■ The input:
★ ★ ★ ★ ★ ★ ★

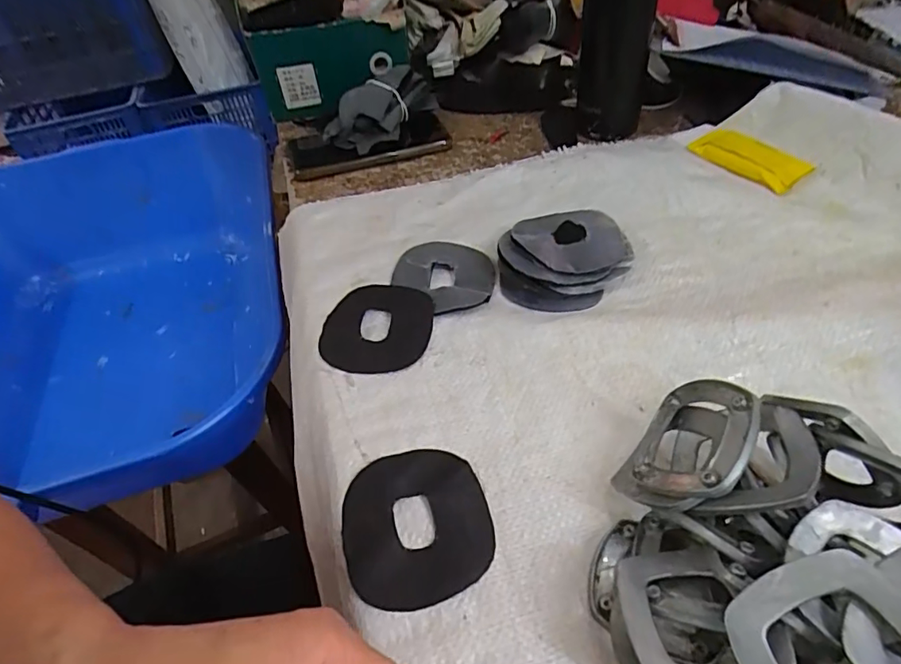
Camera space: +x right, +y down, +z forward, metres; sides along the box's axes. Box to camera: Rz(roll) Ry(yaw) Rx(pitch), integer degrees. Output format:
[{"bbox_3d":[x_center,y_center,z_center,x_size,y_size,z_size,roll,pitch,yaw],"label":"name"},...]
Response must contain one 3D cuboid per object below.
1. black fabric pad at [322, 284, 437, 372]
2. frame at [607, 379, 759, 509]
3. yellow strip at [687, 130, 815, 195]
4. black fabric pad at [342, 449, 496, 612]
[{"bbox_3d":[-0.051,-0.005,0.373,0.074,0.008,0.081,0,47,2],"label":"black fabric pad"},{"bbox_3d":[0.114,0.057,0.261,0.066,0.016,0.068,-56,20,-23],"label":"frame"},{"bbox_3d":[0.268,-0.161,0.484,0.041,0.016,0.100,-29,50,-20],"label":"yellow strip"},{"bbox_3d":[-0.018,0.100,0.278,0.075,0.004,0.080,-18,47,-11],"label":"black fabric pad"}]

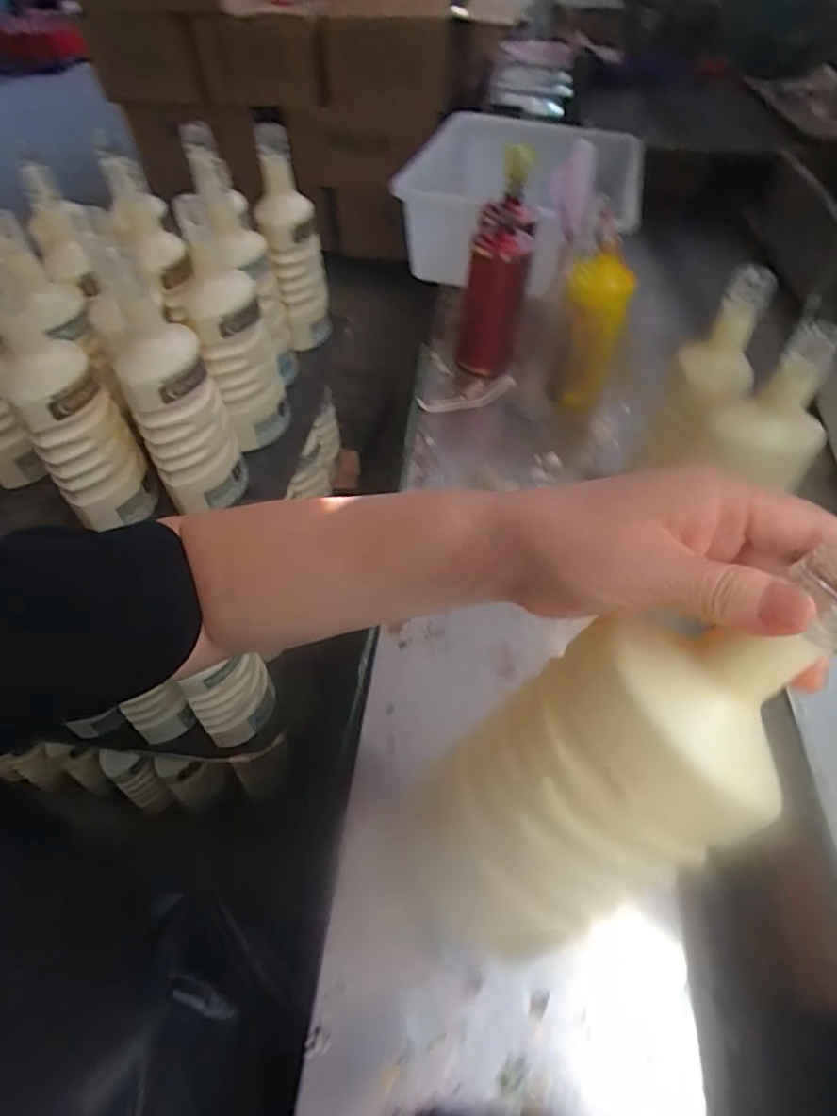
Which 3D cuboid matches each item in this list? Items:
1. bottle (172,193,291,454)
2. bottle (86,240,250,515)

★ ★ ★ ★ ★ ★ ★

■ Work to complete: The expected answer is an exact copy of the lines beginning at the one with "Which 3D cuboid" and running to the end of the entries above.

■ Output below:
Which 3D cuboid matches each item in this list? Items:
1. bottle (172,193,291,454)
2. bottle (86,240,250,515)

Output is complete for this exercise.